Oude werkzaamheden [functienaam 1] (FS 11) | Nieuwe functie [functienaam 2] (FS 11) | Beoordeling | Punten volgens hulpmiddel |
Huidige werkzaamheden | Nieuwe werkzaamheden/ resultaatsgebieden | Percentage van nieuwe taken in oude functie al uitgevoerd*) Gemiddeld 69%, dus 31% gewijzigd | |
Volgen van ontwikkelingen en inrichting nieuw processen voor het aangewezen expertise gebied (bijvoorbeeld nieuw autorisatieproces) | 1. Analyse en ontwerp van processen en performance (data analytics) voor het toegewezen gebied (bijvoorbeeld alle betalingsverkeersystemen) | 25% | |
Continuity Management | 2. Functioneel Beheer van de systemen | 100% | |
Maken van een plan voor Security, Risk en FRR | 3. Beleidsontwikkeling | 50% | |
Inrichten fraude proces | 4. Risk en security management | 90% | |
Uitvoeren van projecten, bijvoorbeeld implementatie autorisatie proces | 5. Projecten | 80% | |
Inhoudelijke aansturing/coaching van medewerkers | 6. Diversen inhoudelijke aansturing/ coaching medewerkers en gesprekspartner | 70% | |
Totaal werkzaamheden | 4 | ||
Nieuwe competenties | |||
- | Aanpassingsvermogen | Nieuw toegevoegde competenties | 2 |
Toename niveau van competentie: | |||
Klantgerichtheid De functiehouders werden al beoordeeld op klantgerichtheid/ klanttevredenheid, getuige ook de resultaatafspraak/doelstelling: “waar nodig en waar kan ondersteunen van de business in de vraagstelling, ook in de situatie waar de business een (bijzonder) beroep op doet” | Klantgerichtheid – 4 Kent de business van de klant en/of gaat op zoek naar informatie over de (mogelijke) behoeften van de klant. Denkt met de klant mee, vraagt door om het probleem of de behoefte helder te krijgen. Komt met voorstellen die inspelen op de belangen van de klant, levert maatwerk | De mate waarin er iets gevraagd werd van de medewerkers in de oude werkzaamheden schalen wij in op niveau 3 van de competentie/ deels niveau 4. In de nieuwe functie wordt meer pro-activiteit gevraagd, derhalve toch zwaarder niveau gevraagd. | 1 |
Toename Span of attention Verantwoordelijk voor een bepaald expertise gebied(en), inclusief het beleid en projecten, bijvoorbeeld continuity management en /of risk management | Volledige verantwoordelijkheid voor een groep van systemen (incl apps) en ketenbreed, d.w.z. zowel continuity management, als alle andere aandachtsgebieden, bijvoorbeeld change management en service level management | Werkzaamheden in de oude functie waren gericht op expertise gebieden. In de nieuwe functie gericht op alle processen binnen een groep van systemen, incl aansturing team | 1 |
Opleidingsduur | 1-2 maanden (indicatief) | Kennis verhogen van de expertise gebieden die in de huidige werkzaamheden minder gevraagd werden (bijv analyses, projectleider complexe projecten, uitdragen van het security beleid) | 1 |
Bijzondere omstandigheden: | |||
Totaal | n.v.t. | 9 |
*) 100% betekent dat alle werkzaamheden in nieuwe functie al uitgevoerd werden.

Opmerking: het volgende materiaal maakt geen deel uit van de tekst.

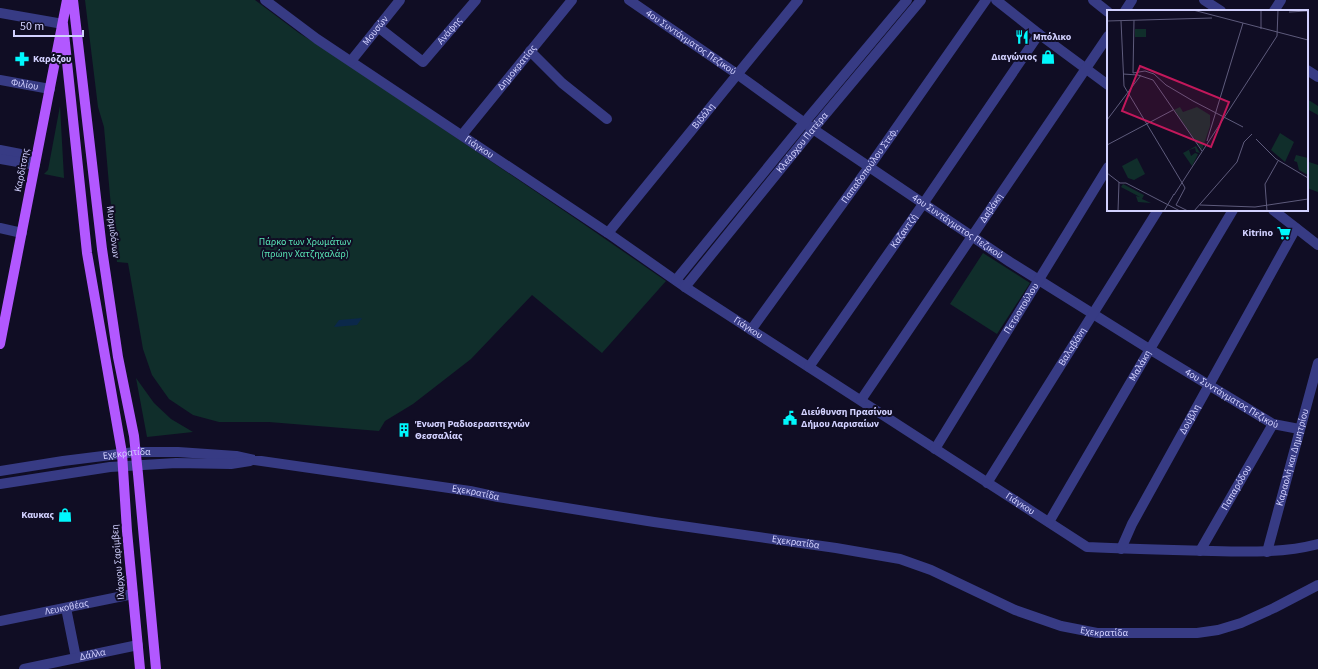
<svg xmlns="http://www.w3.org/2000/svg" width="1318" height="669" viewBox="0 0 1318 669" font-family="'Source Sans 3',sans-serif">
<style>
.green{fill:#102e2b}
.water{fill:#0b284a}
.lines{fill:none;stroke-linecap:round;stroke-linejoin:round}
.minor{stroke:#373b84;stroke-width:10}
.major{stroke:#b258ff;stroke-width:10}
.labels{text-anchor:middle;dominant-baseline:central;stroke-width:4;stroke-linejoin:round;paint-order:stroke}
.street-label{font-size:10px;fill:#d2d1ff;stroke:#100d24}
.poi-label{font-size:10px;font-weight:bold;fill:#d2d1ff;stroke:#100d24;text-anchor:start}
.park-label{font-size:10px;fill:#59e3b5;stroke:#100d24}
.inset-road{fill:none;stroke:#5e5b7c;stroke-width:1}
.view{fill:#c2185b;fill-opacity:0.15;stroke:#c2185b;stroke-width:2}
.inset-edge{fill:none;stroke:#d2d1ff;stroke-width:2}
</style>
<rect width="100%" height="100%" fill="#100d24"/>
<!-- green -->
<path class="green" d="M85,0H255L299,33L334,55L582,223L666,281L602,353L532,295L471,359L413,404L385,421L379,431L269,422H219L193,415L169,399L152,375L143,349L128,263L117,262L110,196L104,127L98,107Z
M1307,99L1318,106V115L1307,109Z
M60,106L64,178L44,174L48,170Z
M1309,162L1318,165V192L1307,188V169Z
M983,253L1030,283L997,334L950,304Z
M136,378L154,403L171,419L193,432L147,437Z"/>
<!-- water -->
<path class="water" d="M362,318L357,325L334,327L339,320Z"/>
<g class="lines">
<!-- minor -->
<g class="minor">
<path id="s1" d="M265,0L317,39L608,233L685,287L1087,547C1129,549 1170,550 1212,551C1248,552 1283,553 1318,544"/>
<path id="s2" d="M629,0L737,74L813,129L1010,262L1146,347L1273,424L1299,429"/>
<path d="M996,0L1039,34L1108,85"/>
<path d="M1093,0L1108,12"/>
<path d="M1204,0L1221,11"/>
<path d="M1125,11L1132,0"/>
<path d="M1274,11L1281,0"/>
<path d="M0,13L63,24"/>
<path id="s3" d="M378,27L423,62L476,0"/>
<path d="M530,51L562,83L607,119"/>
<path id="s4" d="M351,61L400,0"/>
<path d="M1307,70L1318,77"/>
<path id="s5" d="M0,80L50,89"/>
<path id="s6" d="M462,135L572,0"/>
<path d="M0,150L36,157"/>
<path d="M0,159L35,165"/>
<path d="M1273,210L1318,245"/>
<path d="M0,228L22,233"/>
<path id="s7" d="M608,233L798,0"/>
<path d="M676,280L804,123L907,0"/>
<path id="s8" d="M685,287L813,129L921,0"/>
<path id="s9" d="M751,330L869,167L986,0"/>
<path id="s10" d="M809,367L923,204L1039,34"/>
<path id="s11" d="M861,400L1108,36"/>
<path id="s12" d="M935,449L1108,167"/>
<path id="s13" d="M0,471L63,461L135,452H178L236,456L254,460L470,491L498,497L654,522L836,548L900,559L931,570L1015,610L1061,626L1097,633H1197L1218,630L1241,623L1274,608L1318,585"/>
<path id="s14" d="M987,483L1158,210"/>
<path d="M0,484L110,467L176,463L231,464L250,461"/>
<path id="s15" d="M1049,522L1150,349L1233,210"/>
<path id="s16" d="M1121,549L1132,524L1296,228"/>
<path id="s17" d="M1200,551L1273,424"/>
<path id="s18" d="M1267,552L1318,363"/>
<path d="M66,608L76,658"/>
<path id="s19" d="M0,621L133,594"/>
<path id="s20" d="M24,669L138,645"/>
</g>
<!-- major -->
<path class="major" d="M73,0L102,249L118,357L134,436L138,474L156,669
M63,24L87,253L122,453L127,531L140,669
M0,344L67,0"/>
</g>
<!-- icons -->
<defs>
<symbol id="restaurant-bare" viewBox="-9 -9 18 18"><path d="M-5-6h1v4h1v-4h1v4h1v-4h1v5L-1.5 .5V6h-2V.5L-5-1ZM5-6V6H3V1.5H1.5Q1.5-4 5-6Z" fill="#00f7fc" stroke="#100d24" stroke-width="2.5" paint-order="stroke"/></symbol>
<symbol id="shop-bare" viewBox="-9 -9 18 18"><path d="M-5-2.5h2.3a2.7 3.5 0 0 1 5.4 0H5L5.5 6h-11ZM-1.5-2.5h3a1.5 2.3 0 0 0-3 0Z" fill="#00f7fc" stroke="#100d24" stroke-width="2.5" paint-order="stroke"/></symbol>
<symbol id="pharmacy-bare" viewBox="-9 -9 18 18"><path d="M-2-6h4v4h4v4h-4v4h-4v-4h-4v-4h4Z" fill="#00f7fc" stroke="#100d24" stroke-width="2.5" paint-order="stroke"/></symbol>
<symbol id="supermarket-bare" viewBox="-9 -9 18 18"><path d="M-6-5.5h2.5l.6 2H6L4.5 2H-2.5L-4.4-4H-6ZM-1.5 3.2a1.3 1.3 0 1 0 .1 0ZM3 3.2a1.3 1.3 0 1 0 .1 0Z" fill="#00f7fc" stroke="#100d24" stroke-width="2.5" paint-order="stroke"/></symbol>
<symbol id="civic-bare" viewBox="-9 -9 18 18"><path d="M-.6-6.5H3V-4.5H.6V-3L4-1V1h2V6H-6V1h2V-1L-.6-3ZM-1.2 2.5V6h2.4V2.5Z" fill="#00f7fc" stroke="#100d24" stroke-width="2.5" paint-order="stroke"/></symbol>
<symbol id="building-bare" viewBox="-9 -9 18 18"><path d="M-4-6H4V6H1V3H-1V6H-4ZM-2.5-4.3h1.7v1.8h-1.7ZM.8-4.3h1.7v1.8H.8ZM-2.5-1h1.7V.8h-1.7ZM.8-1h1.7V.8H.8Z" fill="#00f7fc" stroke="#100d24" stroke-width="2.5" paint-order="stroke"/></symbol>
</defs>
<g fill-rule="evenodd">
<use href="#restaurant-bare" x="1012" y="27" width="20" height="20"/>
<use href="#shop-bare" x="1038" y="47" width="20" height="20"/>
<use href="#pharmacy-bare" x="12" y="49" width="20" height="20"/>
<use href="#supermarket-bare" x="1274" y="223" width="20" height="20"/>
<use href="#civic-bare" x="780" y="408" width="20" height="20"/>
<use href="#building-bare" x="394" y="420" width="20" height="20"/>
<use href="#shop-bare" x="55" y="505" width="20" height="20"/>
</g>
<g class="labels">
<!-- street labels -->
<g class="street-label">
<text stroke="none"><textPath href="#s4" startOffset="39">Μουσών</textPath></text>
<text stroke="none"><textPath href="#s3" startOffset="98">Ανάφης</textPath></text>
<text stroke="none"><textPath href="#s2" startOffset="75">4ου Συντάγματος Πεζικού</textPath></text>
<text stroke="none"><textPath href="#s6" startOffset="87">Δημοκρατίας</textPath></text>
<text stroke="none"><textPath href="#s5" startOffset="25">Φιλίου</textPath></text>
<text stroke="none"><textPath href="#s7" startOffset="151">Βιδάλη</textPath></text>
<text stroke="none"><textPath href="#s8" startOffset="186">Κλεάρχου Πατέρα</textPath></text>
<text stroke="none"><textPath href="#s1" startOffset="260">Γιάγκου</textPath></text>
<text stroke="none"><textPath href="#s9" startOffset="203">Παπαδοπούλου Στεφ.</textPath></text>
<text transform="translate(22 170) rotate(-79)">Καρδίτσης</text>
<text stroke="none"><textPath href="#s11" startOffset="232">Δαβάκη</textPath></text>
<text stroke="none"><textPath href="#s2" startOffset="399">4ου Συντάγματος Πεζικού</textPath></text>
<text stroke="none"><textPath href="#s10" startOffset="166">Καζαντζή</textPath></text>
<text transform="translate(113 232) rotate(83)">Μυρμιδόνων</text>
<text stroke="none"><textPath href="#s12" startOffset="165">Πετροπούλου</textPath></text>
<text stroke="none"><textPath href="#s1" startOffset="584">Γιάγκου</textPath></text>
<text stroke="none"><textPath href="#s14" startOffset="161">Βαλαβάνη</textPath></text>
<text stroke="none"><textPath href="#s15" startOffset="181">Μαλάκη</textPath></text>
<text stroke="none"><textPath href="#s2" startOffset="723">4ου Συντάγματος Πεζικού</textPath></text>
<text stroke="none"><textPath href="#s16" startOffset="147">Δούβλη</textPath></text>
<text stroke="none"><textPath href="#s13" startOffset="128">Εχεκρατίδα</textPath></text>
<text stroke="none"><textPath href="#s18" startOffset="98">Καραολή και Δημητρίου</textPath></text>
<text stroke="none"><textPath href="#s17" startOffset="73">Παπαρόδου</textPath></text>
<text stroke="none"><textPath href="#s13" startOffset="480">Εχεκρατίδα</textPath></text>
<text stroke="none"><textPath href="#s1" startOffset="908">Γιάγκου</textPath></text>
<text stroke="none"><textPath href="#s13" startOffset="804">Εχεκρατίδα</textPath></text>
<text transform="translate(118 562) rotate(-95)">Ιλάρχου Σαρίμβεη</text>
<text stroke="none"><textPath href="#s19" startOffset="68">Λευκοθέας</textPath></text>
<text stroke="none"><textPath href="#s13" startOffset="1128">Εχεκρατίδα</textPath></text>
<text stroke="none"><textPath href="#s20" startOffset="70">Δάλλα</textPath></text>
</g>
<!-- poi labels -->
<g class="poi-label">
<text x="1033" y="37">Μπόλικο</text>
<text x="1037" y="57" text-anchor="end">Διαγώνιος</text>
<text x="33" y="59">Καρόζου</text>
<text x="1273" y="233" text-anchor="end">Kitrino</text>
<text x="801" y="412">Διεύθυνση Πρασίνου<tspan x="801" dy="12">Δήμου Λαρισαίων</tspan></text>
<text x="415" y="424">Ένωση Ραδιοερασιτεχνών<tspan x="415" dy="12">Θεσσαλίας</tspan></text>
<text x="54" y="515" text-anchor="end">Καυκας</text>
</g>
<!-- park labels -->
<g class="park-label">
<text x="305" y="242">Πάρκο των Χρωμάτων<tspan x="305" dy="12">(πρώην Χατζηχαλάρ)</tspan></text>
</g>
</g>
<!-- overview -->
<g transform="translate(1107 10)">
<rect width="201" height="201" fill="#100d24"/>
<path d="M28,19H39V27H28ZM73,97L76,102L90,97L103,105V116L95,140L67,100ZM173,123L187,132L178,152L164,140ZM89,136L93,143L89,142L88,138L82,140L84,146L88,143L91,144L85,156L76,143ZM189,145L201,148V165L192,160L190,152L187,151ZM30,148L38,164L27,170L21,168L15,156ZM16,174L37,185L35,189L44,193L31,192L29,186L33,187L14,177Z" fill="#102e2b"/>
<path class="inset-road" d="M86,0L201,30M154,0V19M182,2L201,1M0,11L105,8M14,11L17,76L77,176M26,63L38,61L47,64L59,75L86,91L136,117M26,63L27,10M16,64L31,65L46,70L95,141M0,110L34,65M149,129L169,149L201,168M100,131L136,13M0,135L66,100M0,163L13,173H19L73,201M77,176L78,178L69,195L81,201M67,185L170,26L171,0M93,195L148,197L201,189M11,201L12,172M57,201L67,184M87,201L130,152L137,132L145,124M160,201L158,174L171,151"/>
<path class="view" d="M33,56L122,92L104,137L15,101Z"/>
<rect width="201" height="201" class="inset-edge"/>
</g>
<!-- scale -->
<path d="M14 30v6h69v-6" fill="none" stroke="#d2d1ff" stroke-width="2"/>
<text x="20" y="30" font-size="12" fill="#d2d1ff" stroke="#100d24" stroke-width="3" paint-order="stroke">50 m</text>
</svg>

Met behulp van deze vergelijking heeft de WZC op grond van het totaal aantal punten (9) geconcludeerd dat (net) sprake is van een gewijzigde functie.
Verder hebben [R] en [C] een functievergelijking gemaakt met behulp van de UWV toets op inhoudelijke vergelijkbaarheid en is het volgende schema opgesteld.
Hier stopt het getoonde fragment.